In order for our children to get the most out of their school experience, teachers and parents need to work as a team.  For that to happen, there must be communication between home and the school.  Lani Donaldson of Beacon Literacy offers some questions every parent should ask to make the most of the parent/ teacher conference.

Ms. Donaldson points out that it’s important for parents to realize they are free to call the school and ask for a meeting with the teacher at any time.  Once a meeting has been set, parents should go in with a plan.  Never start with, “How is my kid doing?” as this causes the teacher to comment on everything because that’s what was asked for.


Rather, if the parents have a specific set of questions to ask, the discussion will be more focussed, the information more useful, and the child wins. 

“Parents are experts on their own children,” says Ms. Donaldson.  Therefore, parents will frequently be the first to notice a difficulty.
 If something appears to be wrong, it is time to call for a meeting.  The sooner a problem can be identified, the sooner it can be dealt with.  “In our system, from K to 3, we learn to read, and from Grade 4 for the rest of our lives, we read to learn.  If we miss that window, it starts to spiral.”

There are different things to watch for, depending on the age of the child.  Ms. Donaldson explains that in Grade 1, children will get frustrated but accept that something they don’t get this year, they will likely get in Grade 2. 

By Grade 2, problems are starting to surface more.  Behavioural problems also begin as the child becomes more frustrated.   Ms. Donaldson says that by Grade 3, “If the child does not start to learn to read, their spirit breaks and they lose confidence in their ability to learn”.  After that, they either become withdrawn or they act out. 

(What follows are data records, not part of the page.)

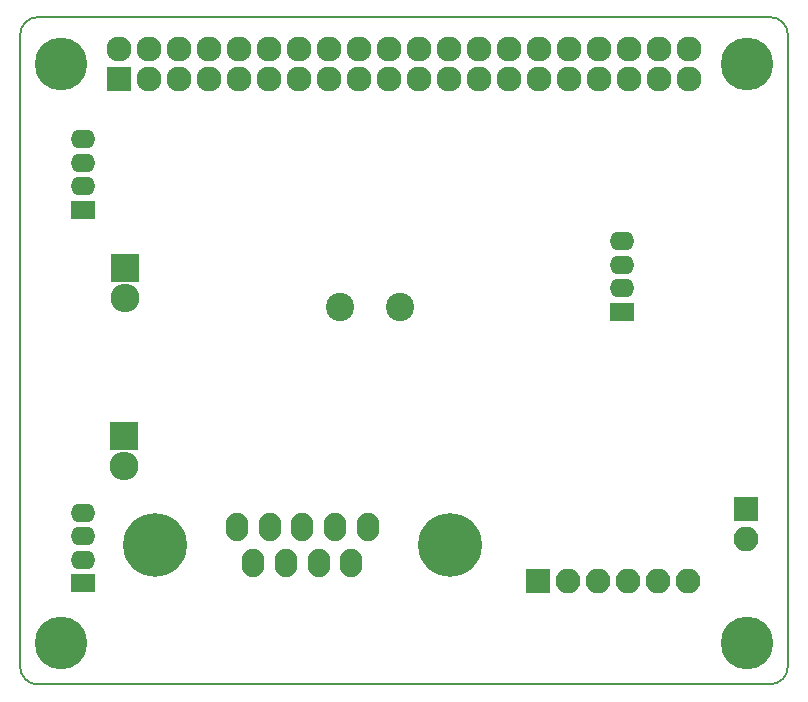
<source format=gbs>
G04 #@! TF.FileFunction,Soldermask,Bot*
%FSLAX46Y46*%
G04 Gerber Fmt 4.6, Leading zero omitted, Abs format (unit mm)*
G04 Created by KiCad (PCBNEW 4.0.2+dfsg1-stable) date Mi 10 Jan 2018 14:32:24 CET*
%MOMM*%
G01*
G04 APERTURE LIST*
%ADD10C,0.100000*%
%ADD11C,0.150000*%
%ADD12C,2.398980*%
%ADD13R,2.099260X1.598880*%
%ADD14O,2.099260X1.598880*%
%ADD15R,2.127200X2.127200*%
%ADD16O,2.127200X2.127200*%
%ADD17C,4.464000*%
%ADD18R,2.432000X2.432000*%
%ADD19O,2.432000X2.432000*%
%ADD20R,2.100000X2.100000*%
%ADD21O,2.100000X2.100000*%
%ADD22C,5.401260*%
%ADD23O,1.901140X2.398980*%
G04 APERTURE END LIST*
D10*
D11*
X129500000Y-71500000D02*
X191500000Y-71500000D01*
X128000000Y-126500000D02*
X128000000Y-73000000D01*
X191500000Y-128000000D02*
X129500000Y-128000000D01*
X193000000Y-73000000D02*
X193000000Y-126500000D01*
X129500000Y-71500000D02*
G75*
G03X128000000Y-73000000I0J-1500000D01*
G01*
X128000000Y-126500000D02*
G75*
G03X129500000Y-128000000I1500000J0D01*
G01*
X191500000Y-128000000D02*
G75*
G03X193000000Y-126500000I0J1500000D01*
G01*
X193000000Y-73000000D02*
G75*
G03X191500000Y-71500000I-1500000J0D01*
G01*
D12*
X155041600Y-96012000D03*
X160121600Y-96012000D03*
D13*
X133350000Y-87835740D03*
D14*
X133350000Y-85836760D03*
X133350000Y-83835240D03*
X133350000Y-81836260D03*
D15*
X136372600Y-76758800D03*
D16*
X136372600Y-74218800D03*
X138912600Y-76758800D03*
X138912600Y-74218800D03*
X141452600Y-76758800D03*
X141452600Y-74218800D03*
X143992600Y-76758800D03*
X143992600Y-74218800D03*
X146532600Y-76758800D03*
X146532600Y-74218800D03*
X149072600Y-76758800D03*
X149072600Y-74218800D03*
X151612600Y-76758800D03*
X151612600Y-74218800D03*
X154152600Y-76758800D03*
X154152600Y-74218800D03*
X156692600Y-76758800D03*
X156692600Y-74218800D03*
X159232600Y-76758800D03*
X159232600Y-74218800D03*
X161772600Y-76758800D03*
X161772600Y-74218800D03*
X164312600Y-76758800D03*
X164312600Y-74218800D03*
X166852600Y-76758800D03*
X166852600Y-74218800D03*
X169392600Y-76758800D03*
X169392600Y-74218800D03*
X171932600Y-76758800D03*
X171932600Y-74218800D03*
X174472600Y-76758800D03*
X174472600Y-74218800D03*
X177012600Y-76758800D03*
X177012600Y-74218800D03*
X179552600Y-76758800D03*
X179552600Y-74218800D03*
X182092600Y-76758800D03*
X182092600Y-74218800D03*
X184632600Y-76758800D03*
X184632600Y-74218800D03*
D17*
X189500000Y-75500000D03*
X131500000Y-75500000D03*
X189500000Y-124500000D03*
X131500000Y-124500000D03*
D18*
X136779000Y-106934000D03*
D19*
X136779000Y-109474000D03*
D18*
X136906000Y-92710000D03*
D19*
X136906000Y-95250000D03*
D20*
X171831000Y-119253000D03*
D21*
X174371000Y-119253000D03*
X176911000Y-119253000D03*
X179451000Y-119253000D03*
X181991000Y-119253000D03*
X184531000Y-119253000D03*
D13*
X133350000Y-119458740D03*
D14*
X133350000Y-117459760D03*
X133350000Y-115458240D03*
X133350000Y-113459260D03*
D13*
X178943000Y-96471740D03*
D14*
X178943000Y-94472760D03*
X178943000Y-92471240D03*
X178943000Y-90472260D03*
D20*
X189484000Y-113157000D03*
D21*
X189484000Y-115697000D03*
D22*
X164386260Y-116205000D03*
D23*
X151892000Y-114686080D03*
X154663140Y-114686080D03*
X157431740Y-114686080D03*
X149120860Y-114686080D03*
X146352260Y-114686080D03*
X147736560Y-117723920D03*
X150507700Y-117723920D03*
X153276300Y-117723920D03*
X156047440Y-117723920D03*
D22*
X139397740Y-116205000D03*
M02*

</source>
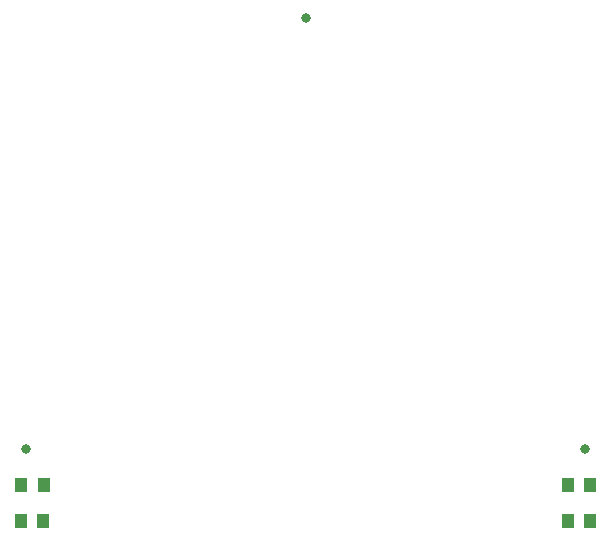
<source format=gbr>
G04 DipTrace 3.0.0.2*
G04 TopPaste.gbr*
%MOIN*%
G04 #@! TF.FileFunction,Paste,Top*
G04 #@! TF.Part,Single*
%ADD37C,0.031496*%
%ADD39R,0.043307X0.051181*%
%FSLAX26Y26*%
G04*
G70*
G90*
G75*
G01*
G04 TopPaste*
%LPD*%
D39*
X2365761Y493688D3*
X2290958D3*
X468885D3*
X543688D3*
D37*
X486089Y734383D3*
X1417323Y2172966D3*
X2348557Y734383D3*
D39*
X2365486Y614961D3*
X2290683D3*
X469029Y616011D3*
X543832D3*
M02*

</source>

When parents come to Beacon Literacy for an assessment, they are given strategies to help their child in the classroom and at home.  It is important for parents to share these with the teacher.  Ms. Donaldson points out that it is up to the teacher whether or not they implement the strategies. 

Teachers should never tell a struggling reader to simply read more at home.  This only compounds the problem.   They need to refer the child for assessment to determine the source of the problem.  Many children need to return to basics. 

Whether a child is in Grade 1 or High School, when they come to Beacon Literacy, they usually need to be re-taught the basics.  The approach, however, changes based on the age of the child.  If the child is in the teen years, it is important that they see results quickly to restore some of their confidence.  Beacon’s system will usually fix the problem in 5 to 10 weeks. 

For the parent whose child isn’t struggling.  Ms. Donaldson still recommends they attend a parent/ teacher conference. Make a teacher’s day by letting them know that your child loves the class.  It is also a great opportunity to ask the teacher about their plan for your child’s success; the child is currently doing well in the class, how do you keep it that way?